Prezentowany tekst:
Do ośrodka zdrowia w Mirsku trafił pacjent, który jak wynika z informacji od czytelników wrócił z podróży po Azji. U pacjenta w pewnym momencie podejrzewano zarażenie koronawirusem. Informacje o pacjencie nieśmiało potwierdzają pracownicy mirskiego ośrodka, którzy szybko dodają, iż zostały wdrożone procedury, a podejrzenia się nie potwierdziły. Nie chcą wyjaśniać natomiast, jakie procedury.
Stwierdzenie obecności wirusa w organizmie polega na przeprowadzeniu testów genetycznych z próbek materiału pobranego z górnych i dolnych dróg oddechowych. Badanie genetyczne trwa około doby, a w przypadku potwierdzenia obecności koronawirusa 2019-nCoV/COVID-19 test jest powtarzany.
Nowy koronawirus SARS-Cov-2 wywołuje chorobę o nazwie COVID-19. Choroba objawia się najczęściej gorączką, kaszlem, dusznościami, bólami mięśni, zmęczeniem. Ciężki przebieg choroby obserwuje się u ok.15-20% osób. Do zgonów dochodzi u 2-3% osób chorych. Prawdopodobnie dane te są zawyżone, gdyż u wielu osób z lekkim przebiegiem zakażenia nie dokonano potwierdzenia laboratoryjnego. Najbardziej narażone na rozwinięcie ciężkiej postaci choroby i zgon są osoby starsze, z obniżoną odpornością, którym towarzyszą inne choroby, w szczególności przewlekłe. – dowiadujemy się z rządowej informacji dla osób powracających z północnych Włoch, Chin, Korei Południowej, Iranu, Japonii, Tajlandii, Wietnamu, Singapuru i Tajwanu. Osoby powracające z tych krajów, które zaobserwowały u siebie objawy, takie jak: gorączka, kaszel, duszność i problemy z oddychaniem powinny bezzwłocznie powiadomić telefonicznie stację sanitarno-epidemiologiczną lub zgłosić się bezpośrednio do oddziału zakaźnego lub oddziału obserwacyjno-zakaźnego, gdzie określony zostanie dalszy tryb postępowania medycznego.

Polecenie 1:
Na podstawie tekstu o podejrzeniu zakażenia koronawirusem w Mirsku proszę odpowiedzieć na pytania:
(a) Skąd, według informacji od czytelników, wrócił pacjent?
(b) Ile trwa badanie genetyczne?
(c) U jakiego odsetka osób obserwuje się ciężki przebieg choroby?
Polecenie 2: Proszę wypisać z tekstu o podejrzeniu zakażenia koronawirusem w Mirsku dokładnie ten fragment, który rozpoczyna się od słów zawierających „Stwierdzenie obecności wirusa”, a kończy słowami „test jest powtarzany.”.
Należy opierać się wyłącznie na treści tekstu.

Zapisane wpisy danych
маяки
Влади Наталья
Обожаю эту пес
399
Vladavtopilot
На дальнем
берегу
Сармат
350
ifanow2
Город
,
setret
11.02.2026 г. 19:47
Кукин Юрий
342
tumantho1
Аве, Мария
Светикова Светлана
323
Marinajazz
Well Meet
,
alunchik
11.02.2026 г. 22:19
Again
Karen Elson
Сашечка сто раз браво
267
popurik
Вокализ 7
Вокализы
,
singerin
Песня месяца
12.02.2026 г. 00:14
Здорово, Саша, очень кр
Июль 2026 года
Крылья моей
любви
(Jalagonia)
* * *
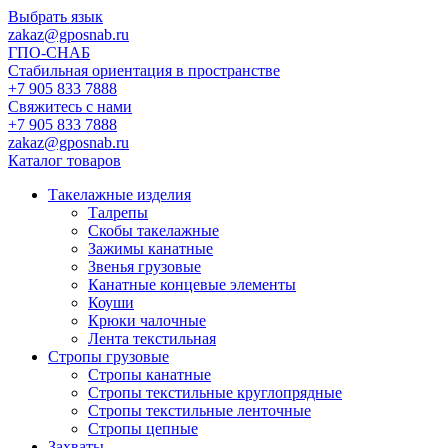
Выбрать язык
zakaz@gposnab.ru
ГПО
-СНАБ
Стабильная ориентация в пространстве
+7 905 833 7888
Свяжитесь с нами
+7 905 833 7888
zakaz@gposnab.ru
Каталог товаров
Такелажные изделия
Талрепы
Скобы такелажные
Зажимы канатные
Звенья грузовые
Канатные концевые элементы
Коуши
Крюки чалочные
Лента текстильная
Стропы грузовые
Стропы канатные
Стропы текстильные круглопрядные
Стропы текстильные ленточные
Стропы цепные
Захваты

Rozwiązanie zadania 1:
(a) Z podróży po Azji.
(b) Około doby.
(c) U ok. 15-20% osób.

Rozwiązanie zadania 2:
Stwierdzenie obecności wirusa w organizmie polega na przeprowadzeniu testów genetycznych z próbek materiału pobranego z górnych i dolnych dróg oddechowych. Badanie genetyczne trwa około doby, a w przypadku potwierdzenia obecności koronawirusa 2019-nCoV/COVID-19 test jest powtarzany.